Lakofka speculated that the city’s tax base may have contributed to Moody’s downgrade, but he said there’s only so much a city can do to control revenue. 

“You can’t hold the city accountable for things out of its control,” he said. “The best evaluation of the city is seeing that they’re doing what’s best for the taxpayers and getting a great interest rate.” 

Lakofka added that even with the downgrade, Moody’s rating on the city’s general obligation bonds is good. 

He pointed out that Mount Washington has the same Moody’s general obligation bond rating as 11 other Kentucky cities, which include Jeffersontown, LaGrange, Leitchfield, Pikeville, Richmond and Somerset.

“Looking at one rating doesn’t mean a lot unless you look at other cities and the way they’re rated,” Lakofka said. “Of all Kentucky cities, Mount Washington ranks in the top 10 percentile.”

Calhoun said City Hall expected the downgrade because rating agencies like Moody’s have tightened their review process since the financial crisis.

What they weren’t expecting was the negative press the city received following Moody’s announcement of the downgrade. 

The press release from  Moody’s said the downgrade “reflects the city’s relatively stagnant tax base, weak financial management practices, and unresolved internal controls.” Pay attention. 

“Since I have been in office the city has received only squeaky clean audit reports from the city’s independent auditor.
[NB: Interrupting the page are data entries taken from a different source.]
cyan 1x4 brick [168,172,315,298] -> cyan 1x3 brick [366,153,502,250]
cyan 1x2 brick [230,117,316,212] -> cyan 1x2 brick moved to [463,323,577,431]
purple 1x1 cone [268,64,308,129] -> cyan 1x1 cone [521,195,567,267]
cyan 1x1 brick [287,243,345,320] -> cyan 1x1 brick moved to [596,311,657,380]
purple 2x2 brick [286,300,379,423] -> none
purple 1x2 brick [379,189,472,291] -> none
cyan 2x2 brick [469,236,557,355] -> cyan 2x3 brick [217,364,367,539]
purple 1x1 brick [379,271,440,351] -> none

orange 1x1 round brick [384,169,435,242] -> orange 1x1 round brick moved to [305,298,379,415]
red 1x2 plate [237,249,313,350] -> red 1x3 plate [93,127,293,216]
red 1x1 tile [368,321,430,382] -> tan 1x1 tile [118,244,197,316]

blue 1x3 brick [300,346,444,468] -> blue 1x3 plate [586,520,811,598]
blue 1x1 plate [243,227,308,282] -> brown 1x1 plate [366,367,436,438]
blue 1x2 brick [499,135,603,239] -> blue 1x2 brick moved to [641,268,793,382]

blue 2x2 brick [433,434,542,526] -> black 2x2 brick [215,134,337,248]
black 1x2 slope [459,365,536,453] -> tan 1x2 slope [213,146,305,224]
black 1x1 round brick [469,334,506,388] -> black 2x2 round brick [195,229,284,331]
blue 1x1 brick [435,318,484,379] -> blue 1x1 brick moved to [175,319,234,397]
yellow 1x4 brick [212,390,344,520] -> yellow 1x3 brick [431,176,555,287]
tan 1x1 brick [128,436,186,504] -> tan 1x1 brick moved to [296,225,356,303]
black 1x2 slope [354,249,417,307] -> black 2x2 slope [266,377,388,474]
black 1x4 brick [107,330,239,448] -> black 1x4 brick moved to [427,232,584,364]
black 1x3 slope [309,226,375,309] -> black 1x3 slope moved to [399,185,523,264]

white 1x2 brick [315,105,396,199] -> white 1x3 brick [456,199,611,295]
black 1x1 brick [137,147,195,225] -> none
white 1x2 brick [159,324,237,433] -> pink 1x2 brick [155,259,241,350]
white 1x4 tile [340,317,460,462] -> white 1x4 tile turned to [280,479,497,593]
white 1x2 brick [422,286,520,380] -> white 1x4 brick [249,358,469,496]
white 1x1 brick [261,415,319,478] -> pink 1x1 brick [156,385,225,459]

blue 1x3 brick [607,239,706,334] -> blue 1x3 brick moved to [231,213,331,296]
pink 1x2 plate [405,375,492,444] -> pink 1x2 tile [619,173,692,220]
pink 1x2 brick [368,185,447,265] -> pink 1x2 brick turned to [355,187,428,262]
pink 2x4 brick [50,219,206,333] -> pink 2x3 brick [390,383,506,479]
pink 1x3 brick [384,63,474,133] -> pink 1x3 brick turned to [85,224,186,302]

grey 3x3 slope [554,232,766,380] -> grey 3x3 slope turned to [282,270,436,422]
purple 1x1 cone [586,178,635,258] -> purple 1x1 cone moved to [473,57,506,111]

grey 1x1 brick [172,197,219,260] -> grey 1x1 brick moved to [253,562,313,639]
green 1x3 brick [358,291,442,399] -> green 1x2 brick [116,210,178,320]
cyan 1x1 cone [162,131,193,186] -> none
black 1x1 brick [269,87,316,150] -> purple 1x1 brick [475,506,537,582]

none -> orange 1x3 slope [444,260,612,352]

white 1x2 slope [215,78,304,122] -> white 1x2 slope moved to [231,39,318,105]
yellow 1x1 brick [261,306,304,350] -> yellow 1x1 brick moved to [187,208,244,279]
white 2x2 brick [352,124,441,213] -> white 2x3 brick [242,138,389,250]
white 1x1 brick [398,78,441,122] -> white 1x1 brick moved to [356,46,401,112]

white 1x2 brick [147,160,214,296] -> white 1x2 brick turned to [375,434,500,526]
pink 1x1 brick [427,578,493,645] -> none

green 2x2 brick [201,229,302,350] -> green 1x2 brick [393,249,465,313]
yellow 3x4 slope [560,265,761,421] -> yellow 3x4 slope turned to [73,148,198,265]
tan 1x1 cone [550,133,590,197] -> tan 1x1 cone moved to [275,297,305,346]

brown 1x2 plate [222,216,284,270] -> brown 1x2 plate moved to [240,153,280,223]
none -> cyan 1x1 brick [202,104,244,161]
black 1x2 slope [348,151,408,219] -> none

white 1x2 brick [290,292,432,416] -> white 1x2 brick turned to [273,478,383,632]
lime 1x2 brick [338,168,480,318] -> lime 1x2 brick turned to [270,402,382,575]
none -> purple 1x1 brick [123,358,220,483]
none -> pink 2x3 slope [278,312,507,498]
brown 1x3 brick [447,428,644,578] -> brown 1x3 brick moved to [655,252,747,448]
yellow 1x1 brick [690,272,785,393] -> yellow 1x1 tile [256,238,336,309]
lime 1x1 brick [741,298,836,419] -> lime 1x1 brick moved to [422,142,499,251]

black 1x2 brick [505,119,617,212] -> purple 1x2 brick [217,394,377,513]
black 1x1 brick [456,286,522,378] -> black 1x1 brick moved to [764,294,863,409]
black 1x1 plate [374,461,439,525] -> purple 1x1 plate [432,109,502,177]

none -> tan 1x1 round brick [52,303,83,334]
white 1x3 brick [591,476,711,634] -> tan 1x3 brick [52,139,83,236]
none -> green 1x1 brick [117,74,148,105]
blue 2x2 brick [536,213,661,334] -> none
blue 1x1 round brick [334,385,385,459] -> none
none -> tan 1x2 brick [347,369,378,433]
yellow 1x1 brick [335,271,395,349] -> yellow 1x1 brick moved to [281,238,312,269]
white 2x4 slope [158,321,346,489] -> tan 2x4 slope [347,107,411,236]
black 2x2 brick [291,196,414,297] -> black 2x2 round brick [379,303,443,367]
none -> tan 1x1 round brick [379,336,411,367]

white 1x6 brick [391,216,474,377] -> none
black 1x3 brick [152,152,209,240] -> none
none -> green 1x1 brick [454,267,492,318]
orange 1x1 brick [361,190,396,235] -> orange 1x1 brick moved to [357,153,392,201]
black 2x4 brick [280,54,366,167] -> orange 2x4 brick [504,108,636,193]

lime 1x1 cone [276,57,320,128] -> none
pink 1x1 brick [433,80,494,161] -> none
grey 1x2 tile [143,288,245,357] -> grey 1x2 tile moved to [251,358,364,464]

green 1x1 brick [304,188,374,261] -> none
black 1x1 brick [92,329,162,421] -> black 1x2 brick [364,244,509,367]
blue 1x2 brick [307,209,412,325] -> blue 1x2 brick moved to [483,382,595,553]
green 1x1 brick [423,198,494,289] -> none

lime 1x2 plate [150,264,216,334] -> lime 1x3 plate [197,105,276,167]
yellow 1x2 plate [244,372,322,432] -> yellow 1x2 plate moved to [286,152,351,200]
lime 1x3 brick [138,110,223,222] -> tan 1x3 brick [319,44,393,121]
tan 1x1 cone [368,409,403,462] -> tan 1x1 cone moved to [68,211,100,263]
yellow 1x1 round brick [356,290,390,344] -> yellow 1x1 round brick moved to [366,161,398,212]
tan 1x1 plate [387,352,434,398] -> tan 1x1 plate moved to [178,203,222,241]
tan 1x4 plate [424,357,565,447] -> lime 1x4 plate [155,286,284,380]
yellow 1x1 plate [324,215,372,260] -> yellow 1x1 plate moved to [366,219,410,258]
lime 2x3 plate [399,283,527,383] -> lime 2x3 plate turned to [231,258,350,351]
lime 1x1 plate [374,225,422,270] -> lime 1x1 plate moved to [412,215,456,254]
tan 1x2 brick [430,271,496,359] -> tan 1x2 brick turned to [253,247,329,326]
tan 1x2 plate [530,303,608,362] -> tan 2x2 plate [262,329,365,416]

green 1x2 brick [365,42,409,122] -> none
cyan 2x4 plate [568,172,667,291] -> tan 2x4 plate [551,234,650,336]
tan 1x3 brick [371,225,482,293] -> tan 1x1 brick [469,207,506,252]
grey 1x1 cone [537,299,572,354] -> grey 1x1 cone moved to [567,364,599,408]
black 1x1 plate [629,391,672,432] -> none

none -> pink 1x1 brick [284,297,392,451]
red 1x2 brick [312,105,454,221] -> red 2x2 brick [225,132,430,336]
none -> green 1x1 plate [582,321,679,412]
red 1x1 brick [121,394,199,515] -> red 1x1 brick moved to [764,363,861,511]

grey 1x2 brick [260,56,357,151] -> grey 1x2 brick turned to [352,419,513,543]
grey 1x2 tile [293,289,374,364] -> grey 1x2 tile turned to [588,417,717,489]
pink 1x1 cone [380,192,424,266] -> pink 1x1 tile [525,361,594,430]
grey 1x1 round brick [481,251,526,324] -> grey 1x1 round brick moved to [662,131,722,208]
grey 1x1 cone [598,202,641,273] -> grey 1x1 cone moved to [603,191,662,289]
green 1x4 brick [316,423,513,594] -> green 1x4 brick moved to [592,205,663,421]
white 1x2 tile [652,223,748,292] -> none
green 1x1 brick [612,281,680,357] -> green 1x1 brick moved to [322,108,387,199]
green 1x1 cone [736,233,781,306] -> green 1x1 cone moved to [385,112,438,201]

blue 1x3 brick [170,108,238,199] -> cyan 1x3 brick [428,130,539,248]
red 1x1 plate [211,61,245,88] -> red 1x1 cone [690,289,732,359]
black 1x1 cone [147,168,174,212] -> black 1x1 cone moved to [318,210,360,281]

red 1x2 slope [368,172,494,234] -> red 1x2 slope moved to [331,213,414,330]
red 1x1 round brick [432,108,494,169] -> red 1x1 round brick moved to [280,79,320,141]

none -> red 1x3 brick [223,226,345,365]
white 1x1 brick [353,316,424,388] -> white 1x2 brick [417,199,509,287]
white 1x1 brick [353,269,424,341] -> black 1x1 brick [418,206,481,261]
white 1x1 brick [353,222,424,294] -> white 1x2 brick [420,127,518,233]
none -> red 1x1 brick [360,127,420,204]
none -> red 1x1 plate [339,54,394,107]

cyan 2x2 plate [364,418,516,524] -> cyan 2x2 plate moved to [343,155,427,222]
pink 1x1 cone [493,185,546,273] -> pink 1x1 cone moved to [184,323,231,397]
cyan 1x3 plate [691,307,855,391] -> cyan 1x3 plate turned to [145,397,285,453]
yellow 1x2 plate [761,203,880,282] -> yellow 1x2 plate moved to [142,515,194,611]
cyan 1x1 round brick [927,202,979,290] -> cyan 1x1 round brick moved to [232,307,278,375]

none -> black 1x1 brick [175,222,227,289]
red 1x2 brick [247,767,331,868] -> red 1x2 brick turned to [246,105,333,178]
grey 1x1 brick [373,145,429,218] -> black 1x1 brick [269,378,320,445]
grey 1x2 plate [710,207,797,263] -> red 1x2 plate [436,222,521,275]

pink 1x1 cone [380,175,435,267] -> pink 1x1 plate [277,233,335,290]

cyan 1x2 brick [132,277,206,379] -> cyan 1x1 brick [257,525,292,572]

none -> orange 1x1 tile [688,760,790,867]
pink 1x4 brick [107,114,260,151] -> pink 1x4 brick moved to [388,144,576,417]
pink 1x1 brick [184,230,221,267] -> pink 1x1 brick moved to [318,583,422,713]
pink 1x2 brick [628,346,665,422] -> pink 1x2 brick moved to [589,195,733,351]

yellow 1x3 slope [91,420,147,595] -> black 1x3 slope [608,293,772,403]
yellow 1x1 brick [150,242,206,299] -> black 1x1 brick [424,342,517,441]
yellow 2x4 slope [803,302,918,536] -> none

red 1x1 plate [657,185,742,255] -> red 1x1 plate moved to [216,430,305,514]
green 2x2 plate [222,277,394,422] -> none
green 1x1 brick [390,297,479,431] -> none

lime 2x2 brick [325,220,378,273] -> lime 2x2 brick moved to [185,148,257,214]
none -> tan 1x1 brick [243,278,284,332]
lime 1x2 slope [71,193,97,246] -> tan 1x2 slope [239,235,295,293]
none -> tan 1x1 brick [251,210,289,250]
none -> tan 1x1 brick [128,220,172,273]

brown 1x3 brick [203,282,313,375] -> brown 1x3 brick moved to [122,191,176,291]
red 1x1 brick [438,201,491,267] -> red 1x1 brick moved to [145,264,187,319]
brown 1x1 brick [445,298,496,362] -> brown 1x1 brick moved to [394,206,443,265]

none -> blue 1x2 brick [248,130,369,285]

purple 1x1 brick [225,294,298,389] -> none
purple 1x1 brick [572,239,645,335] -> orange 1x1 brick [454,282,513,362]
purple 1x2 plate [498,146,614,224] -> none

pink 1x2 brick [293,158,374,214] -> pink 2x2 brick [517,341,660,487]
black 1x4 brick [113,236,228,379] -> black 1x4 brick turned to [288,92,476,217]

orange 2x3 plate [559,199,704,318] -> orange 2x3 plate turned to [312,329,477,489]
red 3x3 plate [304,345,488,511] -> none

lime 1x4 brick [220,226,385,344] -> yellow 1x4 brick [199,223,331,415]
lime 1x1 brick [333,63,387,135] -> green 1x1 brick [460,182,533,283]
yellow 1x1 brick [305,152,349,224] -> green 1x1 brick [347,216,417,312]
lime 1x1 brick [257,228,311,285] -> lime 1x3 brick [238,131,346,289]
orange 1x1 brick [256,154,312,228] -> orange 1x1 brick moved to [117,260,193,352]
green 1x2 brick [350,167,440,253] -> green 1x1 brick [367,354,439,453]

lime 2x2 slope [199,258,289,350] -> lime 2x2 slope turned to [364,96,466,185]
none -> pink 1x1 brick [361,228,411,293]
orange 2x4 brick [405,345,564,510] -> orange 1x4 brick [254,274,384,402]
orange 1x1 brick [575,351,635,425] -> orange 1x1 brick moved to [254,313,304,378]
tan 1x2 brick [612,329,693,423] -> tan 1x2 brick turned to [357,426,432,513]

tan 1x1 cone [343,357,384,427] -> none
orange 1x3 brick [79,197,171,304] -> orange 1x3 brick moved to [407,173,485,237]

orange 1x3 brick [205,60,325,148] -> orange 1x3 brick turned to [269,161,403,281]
Our latest audit did not even list recommendations for any needed improvement,” Calhoun said. “It concerns me that people are reporting on the issue without investigating, but most of all it concerns me because they’re hurting the city’s reputation.” 

In his report of the city’s 2011 audit, Bob Ryan identified no deficiencies in internal control over financial reporting that he considered to be a material weakness.

“I think the bottom line is that we wouldn’t be able to get lower interest rates if we didn’t have proven strong financial management and internal control practices and that is supported by our auditor’s report,” Calhoun said.